Je regarde Mandy avec interrogation lorsqu'elle arrête d'avancer.

— Regarde comme c'est beau !

Elle s'est arrêtée à côté d'une petite clôture en bois qui délimite les arbres. Juste en face, il y a une grosse pierre. Elle s'assoit dessus et m'invite à faire de même. Quand je la rejoins, elle sort son cellulaire pour prendre un selfie.

Nous continuons notre chemin. On arrive devant une pente.

— Je vais t'aider, dit-elle en me tendant son bras.

— Avec plaisir !

Je saisis sa paume.

— Tu n'as pas l'air d'être quelqu'un de très sportif.

— C'est faux ! Je fais des marathons... de séries.

Un rictus se dessine sur son visage.

— Sérieusement, tu ne fais aucun sport ? demande-t-elle.

— Non, ce n'est pas trop mon truc. Toi, je suppose que tu en fais ?
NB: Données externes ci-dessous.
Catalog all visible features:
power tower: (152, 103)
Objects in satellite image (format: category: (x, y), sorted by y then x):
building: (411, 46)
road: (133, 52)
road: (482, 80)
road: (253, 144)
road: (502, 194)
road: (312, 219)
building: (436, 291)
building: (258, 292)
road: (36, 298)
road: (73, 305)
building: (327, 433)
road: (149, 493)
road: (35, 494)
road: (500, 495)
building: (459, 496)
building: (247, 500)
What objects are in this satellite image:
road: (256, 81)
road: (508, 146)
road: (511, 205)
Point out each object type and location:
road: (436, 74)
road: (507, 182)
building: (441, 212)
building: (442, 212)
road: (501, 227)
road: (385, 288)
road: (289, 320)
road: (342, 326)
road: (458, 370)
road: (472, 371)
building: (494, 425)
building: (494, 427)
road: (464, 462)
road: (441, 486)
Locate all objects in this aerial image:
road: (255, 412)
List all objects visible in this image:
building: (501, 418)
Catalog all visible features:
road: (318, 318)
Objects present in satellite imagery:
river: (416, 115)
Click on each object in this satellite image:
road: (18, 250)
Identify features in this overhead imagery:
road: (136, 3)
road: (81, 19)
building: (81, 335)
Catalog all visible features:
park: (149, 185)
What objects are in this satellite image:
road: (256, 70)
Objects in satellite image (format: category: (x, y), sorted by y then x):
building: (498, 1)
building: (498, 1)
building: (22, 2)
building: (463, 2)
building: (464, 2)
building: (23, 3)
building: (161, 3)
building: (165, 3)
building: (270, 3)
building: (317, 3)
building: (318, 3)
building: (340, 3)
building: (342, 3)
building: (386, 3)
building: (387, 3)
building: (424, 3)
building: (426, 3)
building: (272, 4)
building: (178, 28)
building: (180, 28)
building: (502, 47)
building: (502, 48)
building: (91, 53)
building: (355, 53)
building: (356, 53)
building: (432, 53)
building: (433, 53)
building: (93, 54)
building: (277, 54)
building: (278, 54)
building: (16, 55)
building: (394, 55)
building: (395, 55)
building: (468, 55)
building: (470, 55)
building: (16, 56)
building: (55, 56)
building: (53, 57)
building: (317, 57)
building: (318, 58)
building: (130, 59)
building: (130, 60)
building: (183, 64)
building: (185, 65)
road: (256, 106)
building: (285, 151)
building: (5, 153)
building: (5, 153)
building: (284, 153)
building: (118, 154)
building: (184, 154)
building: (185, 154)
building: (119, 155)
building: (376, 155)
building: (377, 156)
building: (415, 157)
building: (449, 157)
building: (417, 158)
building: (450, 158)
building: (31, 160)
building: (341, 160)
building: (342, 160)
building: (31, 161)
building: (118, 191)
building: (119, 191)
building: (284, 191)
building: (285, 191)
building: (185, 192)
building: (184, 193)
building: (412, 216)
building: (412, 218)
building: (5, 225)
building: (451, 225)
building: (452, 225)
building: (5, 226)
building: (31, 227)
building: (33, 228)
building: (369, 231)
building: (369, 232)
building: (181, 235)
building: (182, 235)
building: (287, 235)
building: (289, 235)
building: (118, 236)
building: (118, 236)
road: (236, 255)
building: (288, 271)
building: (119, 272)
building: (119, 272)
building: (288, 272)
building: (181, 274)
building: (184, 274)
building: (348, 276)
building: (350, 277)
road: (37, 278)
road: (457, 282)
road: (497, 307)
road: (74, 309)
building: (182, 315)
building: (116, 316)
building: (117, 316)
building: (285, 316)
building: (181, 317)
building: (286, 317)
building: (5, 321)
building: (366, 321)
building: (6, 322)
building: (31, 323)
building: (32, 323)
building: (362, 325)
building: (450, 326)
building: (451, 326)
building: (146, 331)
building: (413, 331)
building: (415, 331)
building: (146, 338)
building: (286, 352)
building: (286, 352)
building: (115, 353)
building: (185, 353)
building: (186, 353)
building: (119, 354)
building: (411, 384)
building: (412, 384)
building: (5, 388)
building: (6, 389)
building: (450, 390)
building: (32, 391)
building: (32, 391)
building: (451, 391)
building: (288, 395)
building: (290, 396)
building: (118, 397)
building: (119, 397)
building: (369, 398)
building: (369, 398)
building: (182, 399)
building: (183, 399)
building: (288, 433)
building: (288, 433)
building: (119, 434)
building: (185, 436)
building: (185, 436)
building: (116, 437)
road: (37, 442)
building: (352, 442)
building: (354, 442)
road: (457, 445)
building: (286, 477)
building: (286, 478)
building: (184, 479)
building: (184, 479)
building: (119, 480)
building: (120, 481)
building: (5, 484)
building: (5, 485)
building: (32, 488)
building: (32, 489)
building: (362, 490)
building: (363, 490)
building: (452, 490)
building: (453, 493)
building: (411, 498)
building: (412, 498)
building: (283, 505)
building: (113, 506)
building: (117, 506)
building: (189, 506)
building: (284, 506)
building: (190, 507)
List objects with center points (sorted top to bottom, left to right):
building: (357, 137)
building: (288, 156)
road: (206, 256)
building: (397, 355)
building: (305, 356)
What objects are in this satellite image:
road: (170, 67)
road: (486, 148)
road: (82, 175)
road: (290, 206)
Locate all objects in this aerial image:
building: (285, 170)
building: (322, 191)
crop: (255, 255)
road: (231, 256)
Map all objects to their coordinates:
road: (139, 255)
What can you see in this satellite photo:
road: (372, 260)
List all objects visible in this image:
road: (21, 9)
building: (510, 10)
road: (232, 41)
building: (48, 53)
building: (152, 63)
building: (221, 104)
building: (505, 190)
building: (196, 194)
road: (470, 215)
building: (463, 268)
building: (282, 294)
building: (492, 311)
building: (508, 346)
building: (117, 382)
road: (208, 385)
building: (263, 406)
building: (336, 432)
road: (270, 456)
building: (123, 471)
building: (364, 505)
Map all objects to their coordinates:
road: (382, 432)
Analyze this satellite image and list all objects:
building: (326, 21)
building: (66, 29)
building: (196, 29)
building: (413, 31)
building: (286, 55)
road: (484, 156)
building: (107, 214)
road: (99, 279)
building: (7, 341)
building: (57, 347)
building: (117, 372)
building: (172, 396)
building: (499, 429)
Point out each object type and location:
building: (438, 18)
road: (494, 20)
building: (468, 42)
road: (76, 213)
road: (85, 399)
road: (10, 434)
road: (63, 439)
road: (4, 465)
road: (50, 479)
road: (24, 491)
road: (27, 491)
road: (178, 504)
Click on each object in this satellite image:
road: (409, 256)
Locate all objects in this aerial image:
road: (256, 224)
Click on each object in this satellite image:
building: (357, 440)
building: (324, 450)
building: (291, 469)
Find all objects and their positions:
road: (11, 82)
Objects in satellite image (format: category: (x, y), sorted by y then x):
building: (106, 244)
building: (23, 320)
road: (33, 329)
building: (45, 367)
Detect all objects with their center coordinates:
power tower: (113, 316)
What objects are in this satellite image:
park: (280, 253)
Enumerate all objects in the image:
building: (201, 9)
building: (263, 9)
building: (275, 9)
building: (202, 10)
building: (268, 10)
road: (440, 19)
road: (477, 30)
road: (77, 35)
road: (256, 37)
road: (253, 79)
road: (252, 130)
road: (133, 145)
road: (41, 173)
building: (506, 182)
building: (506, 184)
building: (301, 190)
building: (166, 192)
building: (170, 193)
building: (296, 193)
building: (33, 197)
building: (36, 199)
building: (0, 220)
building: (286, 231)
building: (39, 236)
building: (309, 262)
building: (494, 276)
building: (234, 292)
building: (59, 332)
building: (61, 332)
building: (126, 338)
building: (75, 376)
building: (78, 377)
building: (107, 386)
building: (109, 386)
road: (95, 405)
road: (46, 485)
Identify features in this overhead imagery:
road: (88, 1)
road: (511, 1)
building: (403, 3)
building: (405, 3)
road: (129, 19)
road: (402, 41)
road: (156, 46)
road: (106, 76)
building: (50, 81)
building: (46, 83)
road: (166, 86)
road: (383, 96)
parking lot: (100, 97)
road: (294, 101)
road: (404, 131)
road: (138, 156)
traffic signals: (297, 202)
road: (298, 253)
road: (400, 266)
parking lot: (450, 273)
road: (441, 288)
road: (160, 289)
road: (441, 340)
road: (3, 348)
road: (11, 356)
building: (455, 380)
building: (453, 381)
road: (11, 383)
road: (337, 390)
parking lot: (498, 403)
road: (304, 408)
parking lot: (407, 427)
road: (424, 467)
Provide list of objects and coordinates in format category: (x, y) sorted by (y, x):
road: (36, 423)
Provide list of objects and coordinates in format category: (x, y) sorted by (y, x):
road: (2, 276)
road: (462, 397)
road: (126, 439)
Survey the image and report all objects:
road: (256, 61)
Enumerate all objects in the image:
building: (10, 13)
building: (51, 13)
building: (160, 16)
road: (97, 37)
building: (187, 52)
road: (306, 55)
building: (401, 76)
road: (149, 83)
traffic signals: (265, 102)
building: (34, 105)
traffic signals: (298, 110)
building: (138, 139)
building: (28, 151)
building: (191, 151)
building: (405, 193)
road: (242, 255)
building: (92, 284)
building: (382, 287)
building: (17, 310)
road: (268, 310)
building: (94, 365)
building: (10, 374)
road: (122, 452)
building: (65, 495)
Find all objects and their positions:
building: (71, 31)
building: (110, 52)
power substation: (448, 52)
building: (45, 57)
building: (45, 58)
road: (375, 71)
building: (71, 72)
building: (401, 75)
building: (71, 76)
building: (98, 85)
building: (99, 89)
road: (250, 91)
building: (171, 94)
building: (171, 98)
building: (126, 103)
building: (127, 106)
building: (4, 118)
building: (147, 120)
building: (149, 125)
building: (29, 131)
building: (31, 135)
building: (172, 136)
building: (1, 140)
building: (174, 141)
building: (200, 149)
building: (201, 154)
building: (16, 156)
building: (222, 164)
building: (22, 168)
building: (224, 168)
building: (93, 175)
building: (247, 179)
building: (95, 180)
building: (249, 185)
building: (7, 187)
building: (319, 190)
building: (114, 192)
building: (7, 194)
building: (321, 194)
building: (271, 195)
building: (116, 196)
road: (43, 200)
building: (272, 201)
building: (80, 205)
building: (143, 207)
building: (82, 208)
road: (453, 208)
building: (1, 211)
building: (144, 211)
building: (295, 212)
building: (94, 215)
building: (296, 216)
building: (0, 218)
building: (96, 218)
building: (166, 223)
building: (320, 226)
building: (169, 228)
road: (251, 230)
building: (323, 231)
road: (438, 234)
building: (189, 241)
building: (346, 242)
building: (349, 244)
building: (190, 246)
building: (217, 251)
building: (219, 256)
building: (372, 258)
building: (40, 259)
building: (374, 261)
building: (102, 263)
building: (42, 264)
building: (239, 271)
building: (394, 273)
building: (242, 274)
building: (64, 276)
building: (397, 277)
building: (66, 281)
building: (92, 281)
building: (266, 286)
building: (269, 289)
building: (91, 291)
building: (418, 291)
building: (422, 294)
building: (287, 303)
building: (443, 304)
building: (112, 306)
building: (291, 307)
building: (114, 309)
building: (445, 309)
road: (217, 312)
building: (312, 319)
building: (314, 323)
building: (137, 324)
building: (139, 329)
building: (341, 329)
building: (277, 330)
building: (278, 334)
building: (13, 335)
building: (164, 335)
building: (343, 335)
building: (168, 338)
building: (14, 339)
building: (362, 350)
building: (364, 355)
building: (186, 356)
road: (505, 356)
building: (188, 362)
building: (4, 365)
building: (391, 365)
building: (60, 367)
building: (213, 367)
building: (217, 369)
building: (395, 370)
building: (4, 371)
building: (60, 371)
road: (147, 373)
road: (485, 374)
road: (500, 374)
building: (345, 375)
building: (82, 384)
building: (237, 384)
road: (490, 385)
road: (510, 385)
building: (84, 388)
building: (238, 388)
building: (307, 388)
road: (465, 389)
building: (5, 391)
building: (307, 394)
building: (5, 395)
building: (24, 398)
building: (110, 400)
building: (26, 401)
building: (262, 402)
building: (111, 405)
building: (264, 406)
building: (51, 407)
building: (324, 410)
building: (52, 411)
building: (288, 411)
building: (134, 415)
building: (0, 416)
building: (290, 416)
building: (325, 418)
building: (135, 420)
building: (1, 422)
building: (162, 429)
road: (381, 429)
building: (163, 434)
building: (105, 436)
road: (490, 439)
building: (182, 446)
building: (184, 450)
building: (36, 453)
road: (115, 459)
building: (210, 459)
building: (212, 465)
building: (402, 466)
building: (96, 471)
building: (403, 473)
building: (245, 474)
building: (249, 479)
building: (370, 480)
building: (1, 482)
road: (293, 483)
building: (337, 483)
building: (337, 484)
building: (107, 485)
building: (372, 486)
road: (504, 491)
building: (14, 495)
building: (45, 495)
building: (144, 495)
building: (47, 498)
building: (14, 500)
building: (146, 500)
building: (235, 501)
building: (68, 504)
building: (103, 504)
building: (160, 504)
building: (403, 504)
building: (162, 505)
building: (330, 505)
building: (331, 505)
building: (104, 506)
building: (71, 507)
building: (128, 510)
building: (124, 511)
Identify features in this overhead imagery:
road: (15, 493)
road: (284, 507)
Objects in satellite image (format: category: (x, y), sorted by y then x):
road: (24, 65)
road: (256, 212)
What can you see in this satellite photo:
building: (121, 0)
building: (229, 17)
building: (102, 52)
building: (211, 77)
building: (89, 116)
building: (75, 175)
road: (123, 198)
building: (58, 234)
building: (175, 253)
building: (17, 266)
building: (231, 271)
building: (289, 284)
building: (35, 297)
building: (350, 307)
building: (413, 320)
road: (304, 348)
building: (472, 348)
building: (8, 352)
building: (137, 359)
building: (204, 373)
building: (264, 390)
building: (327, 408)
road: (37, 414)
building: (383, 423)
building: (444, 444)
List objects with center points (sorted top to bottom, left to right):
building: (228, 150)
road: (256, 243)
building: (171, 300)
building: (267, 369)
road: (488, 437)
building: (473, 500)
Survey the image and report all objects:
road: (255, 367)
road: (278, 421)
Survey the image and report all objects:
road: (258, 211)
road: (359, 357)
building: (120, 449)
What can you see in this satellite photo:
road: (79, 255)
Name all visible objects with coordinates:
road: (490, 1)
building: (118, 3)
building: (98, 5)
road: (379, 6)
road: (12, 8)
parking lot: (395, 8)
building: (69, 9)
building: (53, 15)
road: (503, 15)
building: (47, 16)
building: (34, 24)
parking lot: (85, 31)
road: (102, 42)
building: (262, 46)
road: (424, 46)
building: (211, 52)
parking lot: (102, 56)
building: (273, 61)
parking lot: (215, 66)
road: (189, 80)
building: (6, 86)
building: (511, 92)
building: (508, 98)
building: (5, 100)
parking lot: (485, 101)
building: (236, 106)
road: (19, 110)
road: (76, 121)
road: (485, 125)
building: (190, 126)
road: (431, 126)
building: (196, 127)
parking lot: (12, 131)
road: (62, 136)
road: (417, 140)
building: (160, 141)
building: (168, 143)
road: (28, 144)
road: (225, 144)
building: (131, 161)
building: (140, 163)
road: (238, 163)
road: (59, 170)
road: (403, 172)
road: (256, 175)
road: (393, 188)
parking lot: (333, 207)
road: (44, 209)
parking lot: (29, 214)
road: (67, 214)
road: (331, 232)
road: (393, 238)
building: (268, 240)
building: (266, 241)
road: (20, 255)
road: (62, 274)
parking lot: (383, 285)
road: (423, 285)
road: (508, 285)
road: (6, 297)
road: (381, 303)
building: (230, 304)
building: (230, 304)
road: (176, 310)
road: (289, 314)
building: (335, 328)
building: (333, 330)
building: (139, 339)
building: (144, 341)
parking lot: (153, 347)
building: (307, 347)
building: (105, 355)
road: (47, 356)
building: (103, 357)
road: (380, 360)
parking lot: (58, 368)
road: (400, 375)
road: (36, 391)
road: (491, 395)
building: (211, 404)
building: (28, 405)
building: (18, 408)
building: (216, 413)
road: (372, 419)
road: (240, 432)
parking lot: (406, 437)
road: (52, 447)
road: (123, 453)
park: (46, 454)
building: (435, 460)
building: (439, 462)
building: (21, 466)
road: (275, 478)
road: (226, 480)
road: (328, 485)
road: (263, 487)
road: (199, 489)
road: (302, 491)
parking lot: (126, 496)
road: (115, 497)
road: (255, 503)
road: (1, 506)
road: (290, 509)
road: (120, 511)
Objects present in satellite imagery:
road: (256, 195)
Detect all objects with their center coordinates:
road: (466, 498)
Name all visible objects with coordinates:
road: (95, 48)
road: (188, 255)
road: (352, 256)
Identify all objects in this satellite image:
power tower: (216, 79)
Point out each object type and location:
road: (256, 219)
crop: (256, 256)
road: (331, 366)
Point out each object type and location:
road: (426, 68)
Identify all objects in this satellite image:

— Effectivement ! J'aime bien les randonnées et la marche. J'ai même une application qui compte mes pas ! Sinon, en hiver, je fais du ski alpin.

— Moi, ce sont mes amis qui me forcent à faire des randonnées. J'ai seulement fait du ski de fond et la dernière fois date du primaire. Je m'étais emmêlée dans mes skis et j'étais tombée face première dans la neige. C'était de toute beauté.

Elle lâche un rire. Nous continuons de discuter de tout et de rien jusqu'à ce qu'on arrive dans le stationnement. Adam et Carolanne me sourient malicieusement. Je découvre que nos mains sont toujours enlacées. Je retire la mienne, légèrement embarrassée.